Есть люди домашние и шатуны. Такому бродяге хоть дворец отдай, уставленный всеми прелестями, он все одно уроет по дорогам, как перекати-поле, носимое ветром, ибо нет большей сладости для него, чем воля. А домашнему свобода не мила, он тяготится ею, он будто бы постоянно прикован златою цепью к печному шестку и свое вынужденное бобыльство, пусть и временное, считает за пагубу и гнетею, и упорно сыскивает подругу жизни, чтобы обручиться с нею и впрячься в семейный воз. Собственно, Ротман и был из этой породы домашних, и каждый сиротский год считал за особое несчастье, за такую каторгу, которою награждает Господь особенно немилостивых людей. Воистину каждому свое: кому попадья, кому попова дочка.

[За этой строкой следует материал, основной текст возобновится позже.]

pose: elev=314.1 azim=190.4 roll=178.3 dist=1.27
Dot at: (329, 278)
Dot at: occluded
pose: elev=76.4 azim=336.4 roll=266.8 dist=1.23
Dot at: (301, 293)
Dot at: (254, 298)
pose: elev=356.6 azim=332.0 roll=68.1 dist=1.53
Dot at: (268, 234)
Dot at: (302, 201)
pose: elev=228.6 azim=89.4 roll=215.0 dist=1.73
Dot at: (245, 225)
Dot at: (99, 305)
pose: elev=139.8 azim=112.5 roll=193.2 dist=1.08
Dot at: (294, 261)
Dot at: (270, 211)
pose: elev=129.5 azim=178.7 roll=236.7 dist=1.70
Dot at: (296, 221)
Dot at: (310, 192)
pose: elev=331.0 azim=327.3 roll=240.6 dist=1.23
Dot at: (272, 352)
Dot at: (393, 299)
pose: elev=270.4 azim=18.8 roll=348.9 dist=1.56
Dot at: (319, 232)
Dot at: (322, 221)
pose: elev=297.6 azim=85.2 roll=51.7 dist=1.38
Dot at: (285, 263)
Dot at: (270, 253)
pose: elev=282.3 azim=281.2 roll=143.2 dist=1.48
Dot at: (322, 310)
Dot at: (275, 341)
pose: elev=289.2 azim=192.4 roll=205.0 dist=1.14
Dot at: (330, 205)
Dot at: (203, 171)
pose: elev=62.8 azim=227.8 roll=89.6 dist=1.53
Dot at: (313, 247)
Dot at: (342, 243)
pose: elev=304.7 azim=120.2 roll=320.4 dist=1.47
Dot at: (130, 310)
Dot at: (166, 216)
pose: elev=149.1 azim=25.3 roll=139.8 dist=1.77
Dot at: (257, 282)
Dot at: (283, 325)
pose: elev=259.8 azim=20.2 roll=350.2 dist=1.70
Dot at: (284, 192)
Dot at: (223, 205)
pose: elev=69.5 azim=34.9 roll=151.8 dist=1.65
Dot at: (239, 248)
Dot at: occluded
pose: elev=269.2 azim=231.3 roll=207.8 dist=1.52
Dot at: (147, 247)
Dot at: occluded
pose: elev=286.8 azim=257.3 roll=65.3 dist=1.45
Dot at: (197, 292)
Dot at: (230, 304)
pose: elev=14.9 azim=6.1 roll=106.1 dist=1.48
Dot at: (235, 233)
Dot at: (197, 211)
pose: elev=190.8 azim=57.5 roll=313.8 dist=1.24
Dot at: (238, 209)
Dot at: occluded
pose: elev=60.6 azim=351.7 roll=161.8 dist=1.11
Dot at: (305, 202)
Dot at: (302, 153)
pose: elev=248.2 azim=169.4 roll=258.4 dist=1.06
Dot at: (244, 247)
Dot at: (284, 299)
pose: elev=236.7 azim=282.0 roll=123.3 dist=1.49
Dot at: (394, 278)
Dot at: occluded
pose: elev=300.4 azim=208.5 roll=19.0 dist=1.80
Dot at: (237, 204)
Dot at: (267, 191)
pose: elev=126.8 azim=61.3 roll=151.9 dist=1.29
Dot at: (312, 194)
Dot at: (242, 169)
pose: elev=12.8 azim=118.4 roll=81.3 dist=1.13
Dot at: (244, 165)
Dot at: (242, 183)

И Миледи изгонял он из дома не по злобности натуры, не по злодейскому умыслу ката и изгильника, в ночи творящего в своей скрытне беззаконные прелюбы; теперь он не хотел миловаться с женою в шалаше, чтобы каждый вечер, уходя в сон, тайно презирать себя за никчемность; своевольный, подпираемый гордынею, он не хотел смиряться с неудачами и покорно тащить свой крест. Он женат, слава Богу, он окольцован, он отрезал от себя всякие безрассудства, он верен Миледи, а все остальное, без сомнения, устроится в свой час, как рассвет сменяет жуткий мрак ночи.

И в октябре судьба вознаградила Ротмана за долготерпение. Миледи призналась, что на сносях, что понесла, сказала задумчиво, как-то нерешительно, с внутренним сомнением, будто боялась открыться. И Ротман безо всяких колебаний поверил жене, да-да, поверил сразу, ибо это была та правда, в которой можно было и не признаваться. Тому было много житейских примет, как бы насылаемых по ветру, ощутимых лишь страдающему человеку; Ротман и сам знал, что жена затяжелела, но ждал, однако, с нетерпением, что объявит сама, доставит тем праздник душе, но Миледи не давала и малейшего намека, и Иван втайне мучился, не решаясь подступиться к жене за ответом. Миледи была вздернута, по каждому поводу вспыльчиво кричала несуразное, и глаза в тот момент горели ненавистью, словно бы Ротман украл и изгадил ее жизнь. Это Миледи мучилась, боясь повторить ошибки, вслушивалась в свое естество, мысленно считала дни, прикидывала сроки. И Ротман даже во сне мечтал о сыне, сверялся с календарем, слушая дыхание жены, ее ночные внезапные вскрики и всхлипы; он боялся, что жена надсадилась, подняла лишнее, поскользнулась иль неловко упала, скатилась с лестницы, как это часто случается в южноамериканских сериалах. Миледи стала суеверной, боясь спугнуть дитя, оприкосить его, наслать сглаз или ненароком выгнать из родилки. И Ротман тоже замкнул рот свой, пригрузил свинцовым гнетом, чтобы не сболтнуть лишнее, ведь язык без костей, и с особенным проникновением смирял себя, переносил внезапные истерики и гнев Миледи.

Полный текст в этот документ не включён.